The mosquitoes lay their eggs and breed in stagnant water. Prevention of chikungunya relies heavily on not allowing stagnant water habitats to exist anywhere in or near the domestic area.

Where water is kept for a long time such as for cattle to drink or outdoor fish tanks, larvicides can be used to kill the eggs laid by the mosquitoes. They are used widely and are relatively safe for cattle and fish and can be used to treat potable water.

During outbreaks, use effective sprays to kill flying mosquitoes and on the likely places of their habitats such as stagnant water, certain likely surfaces, in and around doors and windows of houses through which they can enter the house.

Since these mosquitoes bite during the day, (and on a well-lit night), use clothing that minimizes skin exposure. Apply mosquito repellants on exposed skin during the day and night.

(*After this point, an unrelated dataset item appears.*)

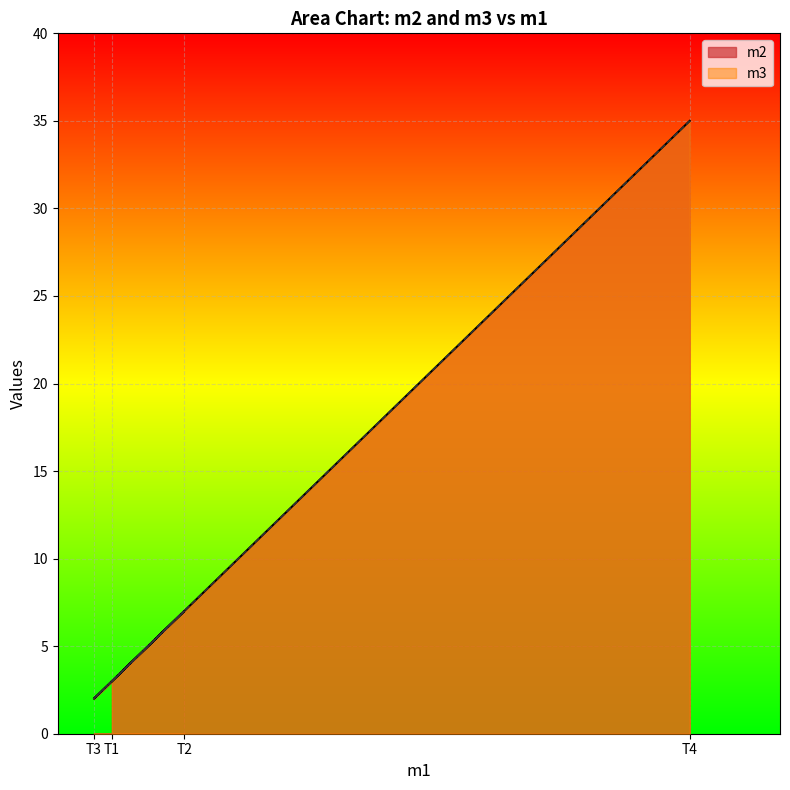

Rank the categories by m3 value from highest to lowest.

T4, T2, T1, T3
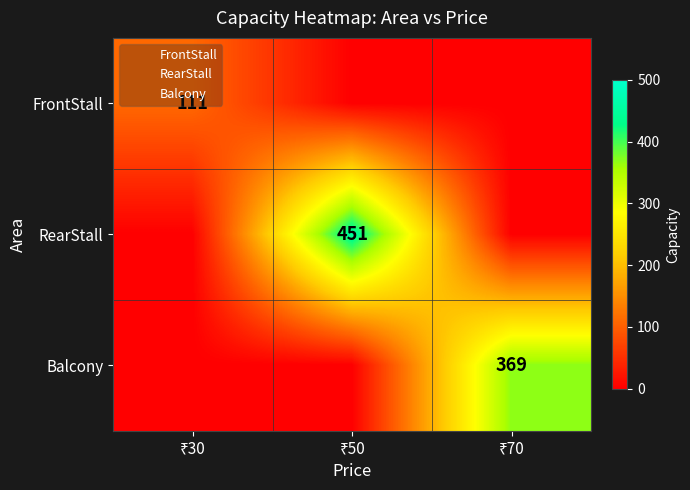

True or false: RearStall has a value of 769 at ₹50.

False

Whenever you sleep, use good mosquito nets, mosquito coils, or other insecticide vaporizers to avoid indoor mosquito bites. Have windows of your home including toilet windows prefitted with nets.

If you are traveling and staying in an area that can increase your risk, you should consider taking the Chikungunya vaccine.

Several chikungunya vaccines are currently under development. One chikungunya vaccine (called IXCHIQ) is available in the United States and is approved for use in adults 18 years and older. It is given as a single dose.